Write out each entry below exactly; the images do not belong in your copy.

┌────────

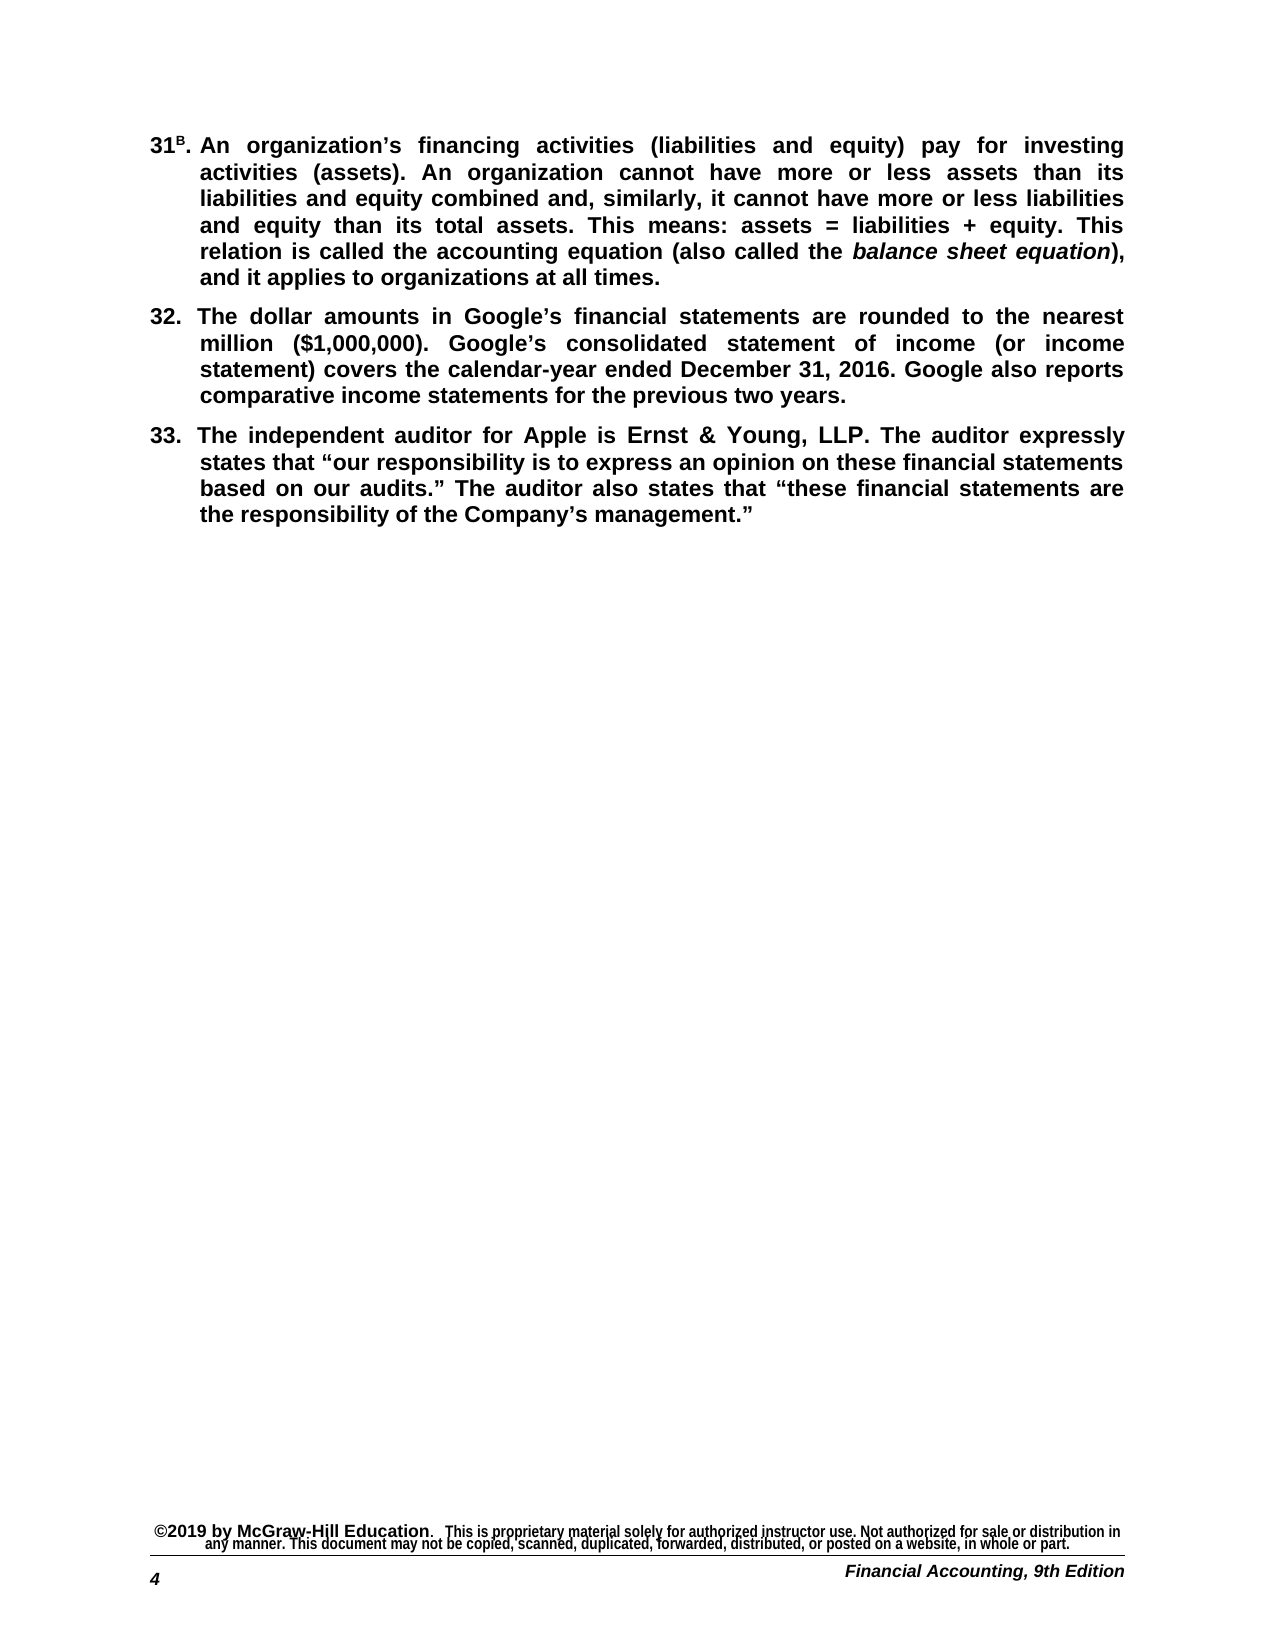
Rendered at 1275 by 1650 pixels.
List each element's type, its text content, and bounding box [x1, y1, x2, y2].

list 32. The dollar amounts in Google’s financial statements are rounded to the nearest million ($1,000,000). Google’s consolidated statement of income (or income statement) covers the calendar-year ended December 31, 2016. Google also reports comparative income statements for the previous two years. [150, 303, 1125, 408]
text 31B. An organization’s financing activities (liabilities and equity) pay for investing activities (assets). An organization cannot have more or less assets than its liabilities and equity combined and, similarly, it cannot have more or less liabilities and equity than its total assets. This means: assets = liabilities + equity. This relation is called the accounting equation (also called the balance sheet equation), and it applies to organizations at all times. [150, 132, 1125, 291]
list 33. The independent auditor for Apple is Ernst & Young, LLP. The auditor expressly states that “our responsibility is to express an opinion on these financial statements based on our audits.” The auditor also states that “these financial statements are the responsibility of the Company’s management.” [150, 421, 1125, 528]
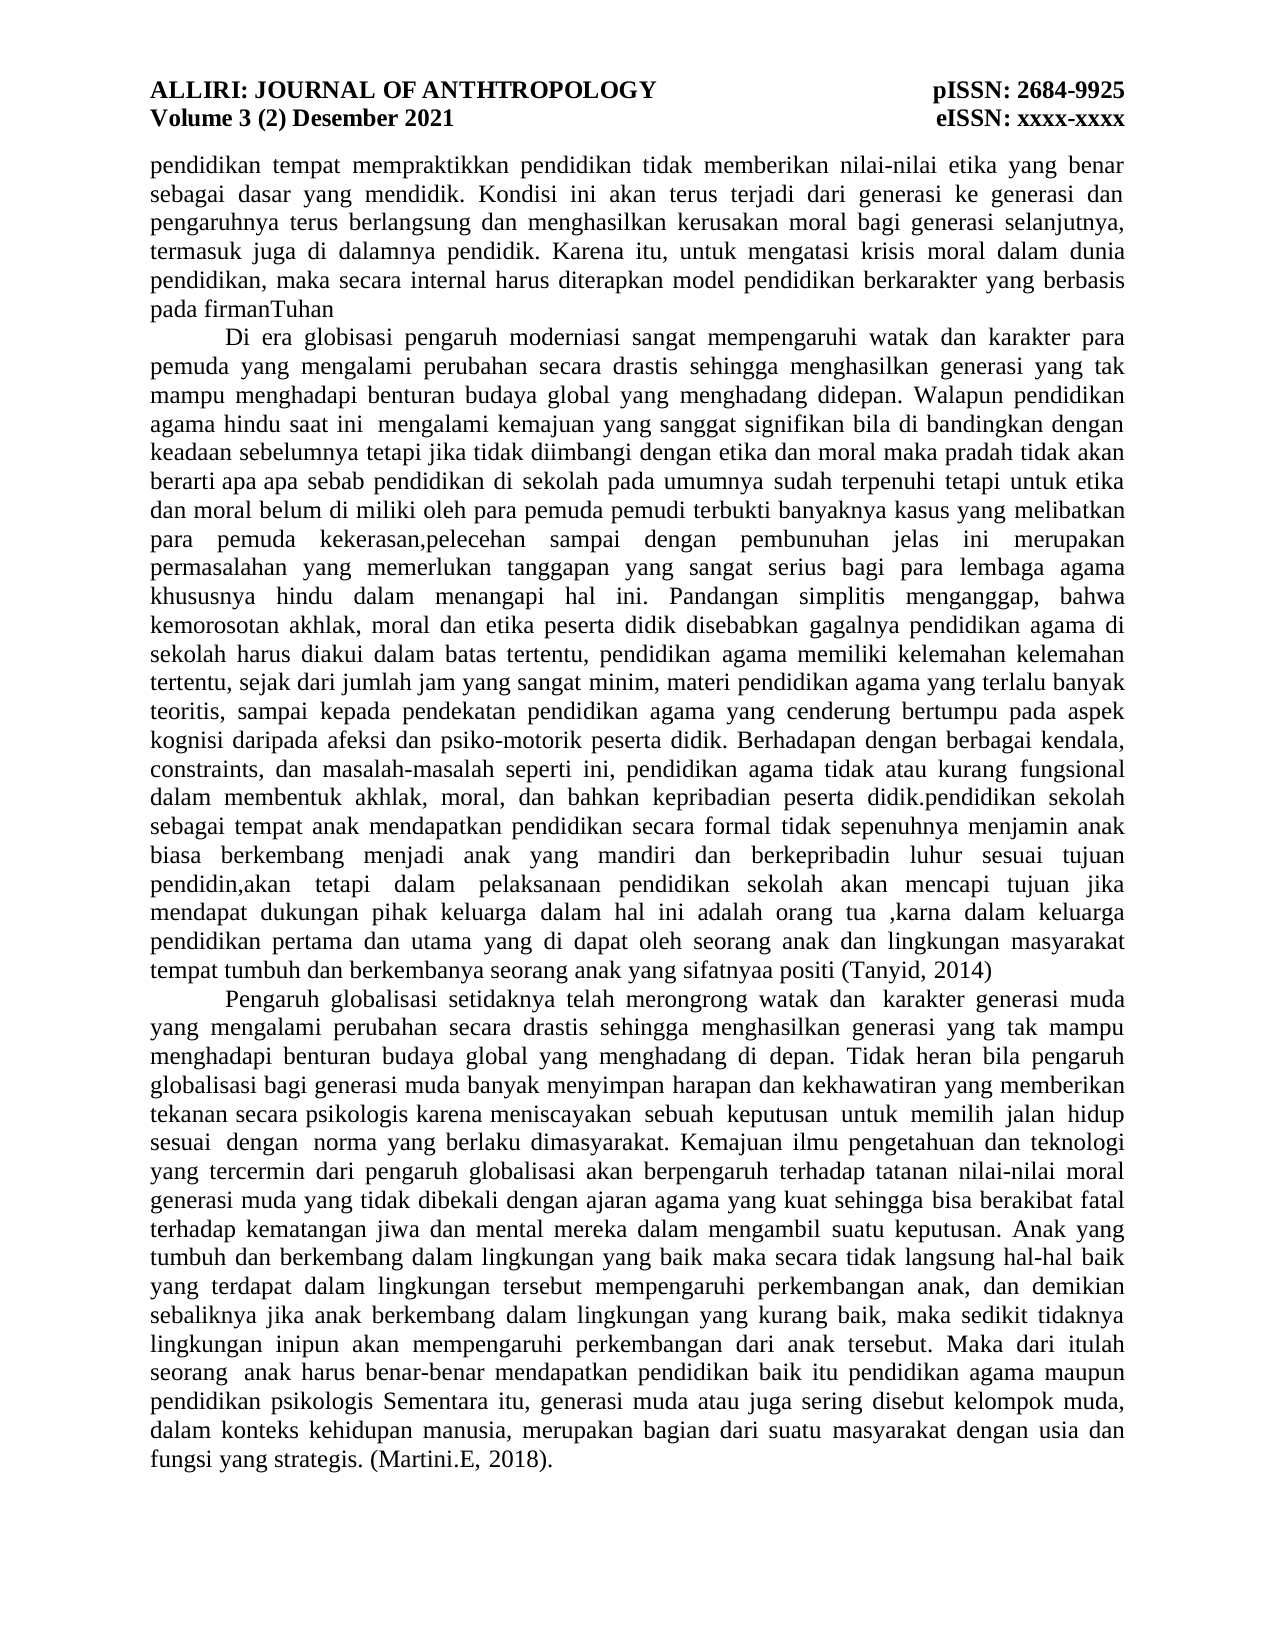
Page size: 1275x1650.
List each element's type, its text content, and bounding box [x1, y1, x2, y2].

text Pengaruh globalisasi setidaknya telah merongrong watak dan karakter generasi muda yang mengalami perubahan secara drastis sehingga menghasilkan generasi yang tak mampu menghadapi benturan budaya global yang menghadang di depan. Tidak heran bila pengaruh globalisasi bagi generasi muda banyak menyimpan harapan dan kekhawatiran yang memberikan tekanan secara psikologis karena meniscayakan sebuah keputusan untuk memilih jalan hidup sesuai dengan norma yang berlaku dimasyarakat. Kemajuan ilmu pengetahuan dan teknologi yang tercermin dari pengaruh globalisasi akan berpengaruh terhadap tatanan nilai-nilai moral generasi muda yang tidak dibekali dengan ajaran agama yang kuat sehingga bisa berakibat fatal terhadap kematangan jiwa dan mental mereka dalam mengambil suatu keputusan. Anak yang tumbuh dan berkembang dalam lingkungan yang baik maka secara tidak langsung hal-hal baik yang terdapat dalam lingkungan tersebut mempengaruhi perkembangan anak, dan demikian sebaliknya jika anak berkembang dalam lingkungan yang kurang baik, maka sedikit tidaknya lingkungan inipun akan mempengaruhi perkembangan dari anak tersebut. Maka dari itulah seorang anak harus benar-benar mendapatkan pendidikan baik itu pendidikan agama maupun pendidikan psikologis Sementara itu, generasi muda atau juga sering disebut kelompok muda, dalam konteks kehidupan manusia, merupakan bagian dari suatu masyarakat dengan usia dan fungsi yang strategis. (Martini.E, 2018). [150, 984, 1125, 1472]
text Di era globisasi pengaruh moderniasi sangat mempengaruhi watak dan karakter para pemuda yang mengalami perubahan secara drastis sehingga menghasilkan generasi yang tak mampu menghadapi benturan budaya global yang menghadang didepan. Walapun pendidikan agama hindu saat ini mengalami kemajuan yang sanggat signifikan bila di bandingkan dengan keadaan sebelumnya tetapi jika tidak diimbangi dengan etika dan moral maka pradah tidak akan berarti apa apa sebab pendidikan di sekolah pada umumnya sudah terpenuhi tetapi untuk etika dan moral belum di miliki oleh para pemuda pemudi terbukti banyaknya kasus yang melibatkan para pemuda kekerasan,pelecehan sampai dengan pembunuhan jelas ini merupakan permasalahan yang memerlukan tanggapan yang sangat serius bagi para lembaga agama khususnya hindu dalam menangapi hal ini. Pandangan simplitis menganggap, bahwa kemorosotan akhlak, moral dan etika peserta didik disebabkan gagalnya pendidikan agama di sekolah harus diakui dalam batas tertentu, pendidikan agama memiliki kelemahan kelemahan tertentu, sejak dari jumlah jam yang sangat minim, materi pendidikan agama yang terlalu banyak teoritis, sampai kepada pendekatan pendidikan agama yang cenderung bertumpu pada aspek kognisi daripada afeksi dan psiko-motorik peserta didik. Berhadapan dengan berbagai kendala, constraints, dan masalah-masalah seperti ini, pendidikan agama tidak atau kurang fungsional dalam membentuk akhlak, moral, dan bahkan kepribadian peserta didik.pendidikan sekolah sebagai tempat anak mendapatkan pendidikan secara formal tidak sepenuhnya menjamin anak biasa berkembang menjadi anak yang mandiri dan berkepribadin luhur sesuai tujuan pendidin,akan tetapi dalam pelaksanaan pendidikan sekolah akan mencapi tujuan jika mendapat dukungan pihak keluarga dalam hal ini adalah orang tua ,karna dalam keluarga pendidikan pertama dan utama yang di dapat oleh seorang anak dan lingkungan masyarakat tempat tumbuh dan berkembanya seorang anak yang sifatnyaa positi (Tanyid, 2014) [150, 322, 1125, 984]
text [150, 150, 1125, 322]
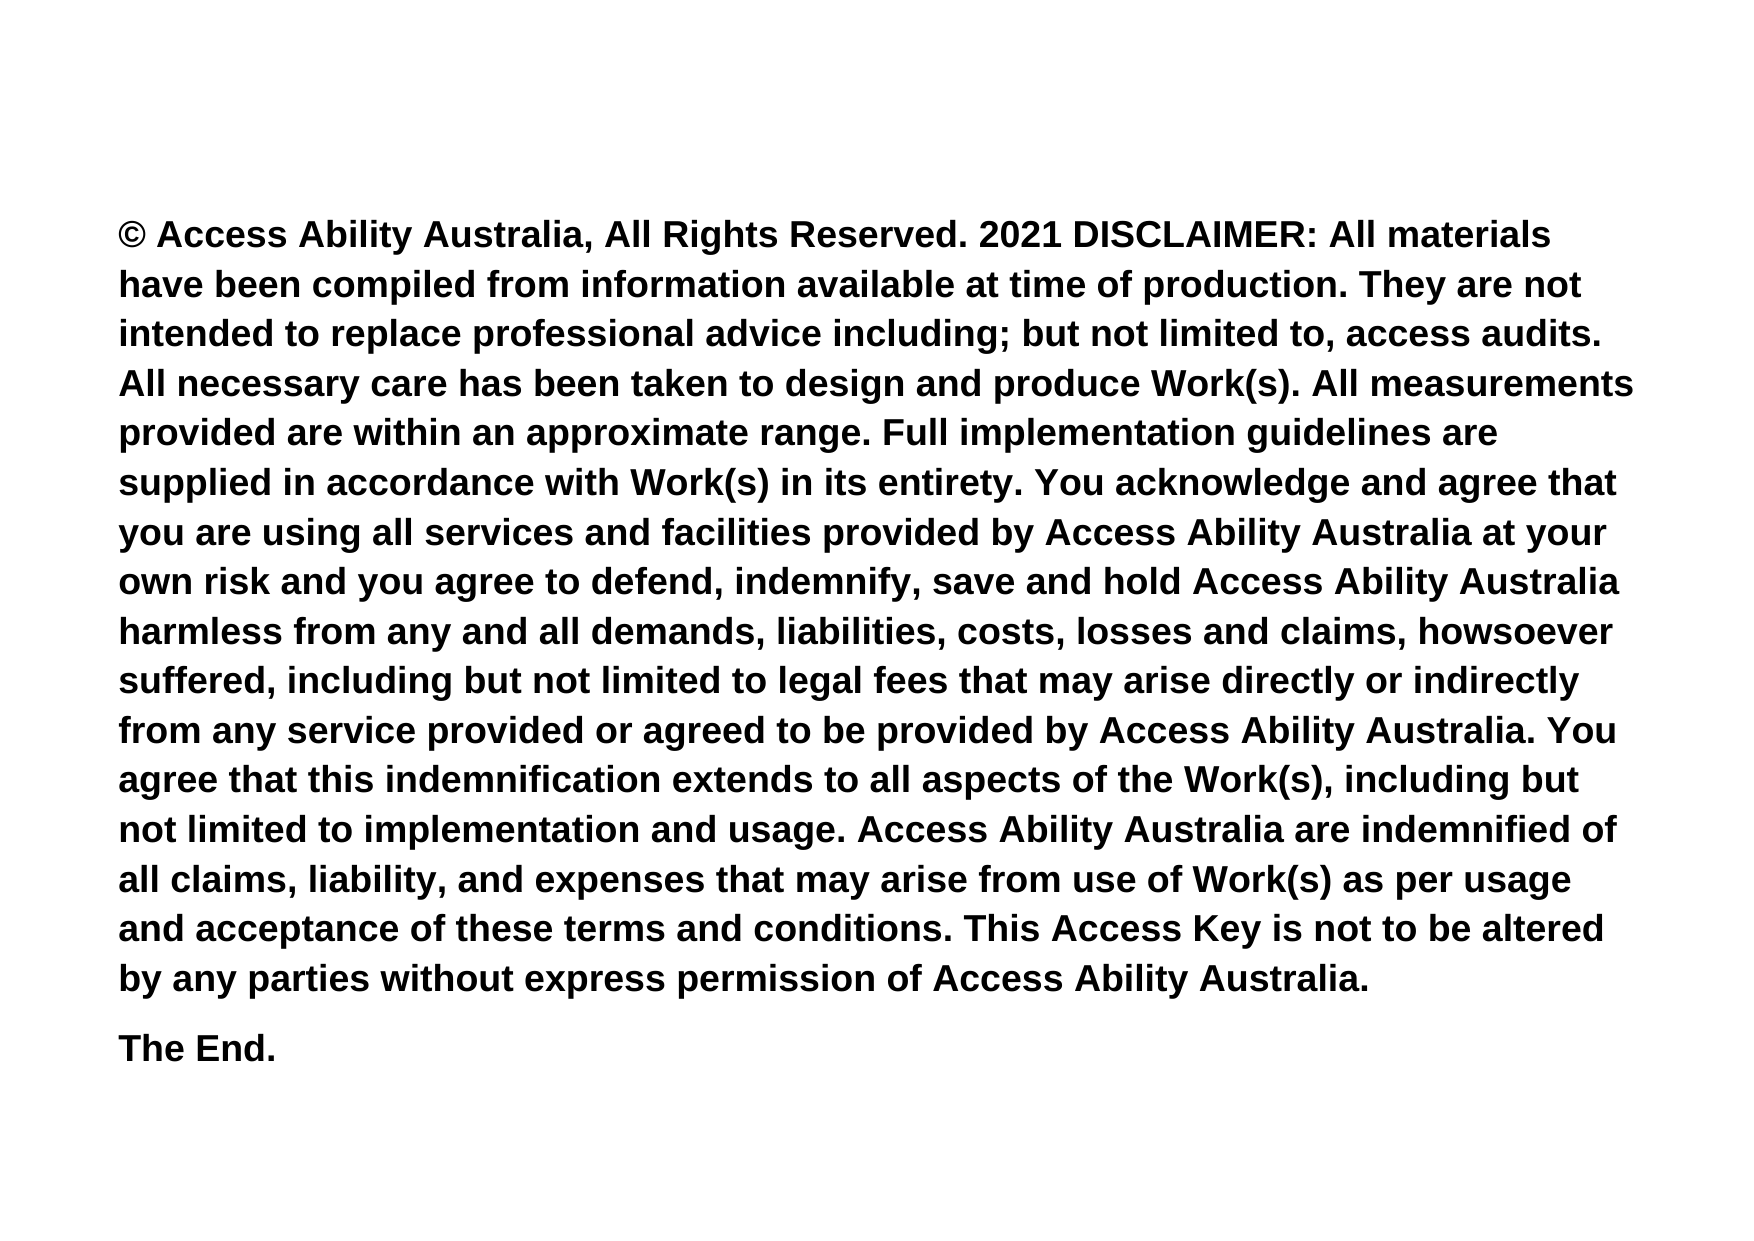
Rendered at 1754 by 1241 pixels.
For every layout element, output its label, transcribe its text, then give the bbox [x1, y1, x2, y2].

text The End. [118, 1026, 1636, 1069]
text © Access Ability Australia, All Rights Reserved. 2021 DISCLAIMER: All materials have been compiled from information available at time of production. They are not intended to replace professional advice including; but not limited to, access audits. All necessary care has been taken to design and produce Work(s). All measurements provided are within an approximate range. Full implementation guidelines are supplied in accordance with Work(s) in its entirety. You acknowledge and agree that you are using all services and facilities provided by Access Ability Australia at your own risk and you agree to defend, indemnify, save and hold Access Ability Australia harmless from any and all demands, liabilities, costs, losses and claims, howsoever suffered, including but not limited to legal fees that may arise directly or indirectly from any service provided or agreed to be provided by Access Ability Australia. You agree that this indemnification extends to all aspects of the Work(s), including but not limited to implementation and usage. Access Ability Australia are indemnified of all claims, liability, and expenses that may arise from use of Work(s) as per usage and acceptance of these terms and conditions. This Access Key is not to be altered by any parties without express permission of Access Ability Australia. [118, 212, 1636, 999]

└────────

Exercise response:
Rendered at 1275 by 1650 pixels.
List each element's type, its text content, and bounding box [x1, y1, x2, y2].

list 32. The dollar amounts in Google’s financial statements are rounded to the nearest million ($1,000,000). Google’s consolidated statement of income (or income statement) covers the calendar-year ended December 31, 2016. Google also reports comparative income statements for the previous two years. [150, 303, 1125, 408]
text 31B. An organization’s financing activities (liabilities and equity) pay for investing activities (assets). An organization cannot have more or less assets than its liabilities and equity combined and, similarly, it cannot have more or less liabilities and equity than its total assets. This means: assets = liabilities + equity. This relation is called the accounting equation (also called the balance sheet equation), and it applies to organizations at all times. [150, 132, 1125, 291]
list 33. The independent auditor for Apple is Ernst & Young, LLP. The auditor expressly states that “our responsibility is to express an opinion on these financial statements based on our audits.” The auditor also states that “these financial statements are the responsibility of the Company’s management.” [150, 421, 1125, 528]
Page size: 1275x1650.
List each element's type, its text content, and bounding box [x1, y1, x2, y2].

text Pengaruh globalisasi setidaknya telah merongrong watak dan karakter generasi muda yang mengalami perubahan secara drastis sehingga menghasilkan generasi yang tak mampu menghadapi benturan budaya global yang menghadang di depan. Tidak heran bila pengaruh globalisasi bagi generasi muda banyak menyimpan harapan dan kekhawatiran yang memberikan tekanan secara psikologis karena meniscayakan sebuah keputusan untuk memilih jalan hidup sesuai dengan norma yang berlaku dimasyarakat. Kemajuan ilmu pengetahuan dan teknologi yang tercermin dari pengaruh globalisasi akan berpengaruh terhadap tatanan nilai-nilai moral generasi muda yang tidak dibekali dengan ajaran agama yang kuat sehingga bisa berakibat fatal terhadap kematangan jiwa dan mental mereka dalam mengambil suatu keputusan. Anak yang tumbuh dan berkembang dalam lingkungan yang baik maka secara tidak langsung hal-hal baik yang terdapat dalam lingkungan tersebut mempengaruhi perkembangan anak, dan demikian sebaliknya jika anak berkembang dalam lingkungan yang kurang baik, maka sedikit tidaknya lingkungan inipun akan mempengaruhi perkembangan dari anak tersebut. Maka dari itulah seorang anak harus benar-benar mendapatkan pendidikan baik itu pendidikan agama maupun pendidikan psikologis Sementara itu, generasi muda atau juga sering disebut kelompok muda, dalam konteks kehidupan manusia, merupakan bagian dari suatu masyarakat dengan usia dan fungsi yang strategis. (Martini.E, 2018). [150, 984, 1125, 1472]
text Di era globisasi pengaruh moderniasi sangat mempengaruhi watak dan karakter para pemuda yang mengalami perubahan secara drastis sehingga menghasilkan generasi yang tak mampu menghadapi benturan budaya global yang menghadang didepan. Walapun pendidikan agama hindu saat ini mengalami kemajuan yang sanggat signifikan bila di bandingkan dengan keadaan sebelumnya tetapi jika tidak diimbangi dengan etika dan moral maka pradah tidak akan berarti apa apa sebab pendidikan di sekolah pada umumnya sudah terpenuhi tetapi untuk etika dan moral belum di miliki oleh para pemuda pemudi terbukti banyaknya kasus yang melibatkan para pemuda kekerasan,pelecehan sampai dengan pembunuhan jelas ini merupakan permasalahan yang memerlukan tanggapan yang sangat serius bagi para lembaga agama khususnya hindu dalam menangapi hal ini. Pandangan simplitis menganggap, bahwa kemorosotan akhlak, moral dan etika peserta didik disebabkan gagalnya pendidikan agama di sekolah harus diakui dalam batas tertentu, pendidikan agama memiliki kelemahan kelemahan tertentu, sejak dari jumlah jam yang sangat minim, materi pendidikan agama yang terlalu banyak teoritis, sampai kepada pendekatan pendidikan agama yang cenderung bertumpu pada aspek kognisi daripada afeksi dan psiko-motorik peserta didik. Berhadapan dengan berbagai kendala, constraints, dan masalah-masalah seperti ini, pendidikan agama tidak atau kurang fungsional dalam membentuk akhlak, moral, dan bahkan kepribadian peserta didik.pendidikan sekolah sebagai tempat anak mendapatkan pendidikan secara formal tidak sepenuhnya menjamin anak biasa berkembang menjadi anak yang mandiri dan berkepribadin luhur sesuai tujuan pendidin,akan tetapi dalam pelaksanaan pendidikan sekolah akan mencapi tujuan jika mendapat dukungan pihak keluarga dalam hal ini adalah orang tua ,karna dalam keluarga pendidikan pertama dan utama yang di dapat oleh seorang anak dan lingkungan masyarakat tempat tumbuh dan berkembanya seorang anak yang sifatnyaa positi (Tanyid, 2014) [150, 322, 1125, 984]
text [150, 150, 1125, 322]
Rendered at 1754 by 1241 pixels.
For every layout element, output its label, transcribe its text, then give the bbox [x1, y1, x2, y2].

text The End. [118, 1026, 1636, 1069]
text © Access Ability Australia, All Rights Reserved. 2021 DISCLAIMER: All materials have been compiled from information available at time of production. They are not intended to replace professional advice including; but not limited to, access audits. All necessary care has been taken to design and produce Work(s). All measurements provided are within an approximate range. Full implementation guidelines are supplied in accordance with Work(s) in its entirety. You acknowledge and agree that you are using all services and facilities provided by Access Ability Australia at your own risk and you agree to defend, indemnify, save and hold Access Ability Australia harmless from any and all demands, liabilities, costs, losses and claims, howsoever suffered, including but not limited to legal fees that may arise directly or indirectly from any service provided or agreed to be provided by Access Ability Australia. You agree that this indemnification extends to all aspects of the Work(s), including but not limited to implementation and usage. Access Ability Australia are indemnified of all claims, liability, and expenses that may arise from use of Work(s) as per usage and acceptance of these terms and conditions. This Access Key is not to be altered by any parties without express permission of Access Ability Australia. [118, 212, 1636, 999]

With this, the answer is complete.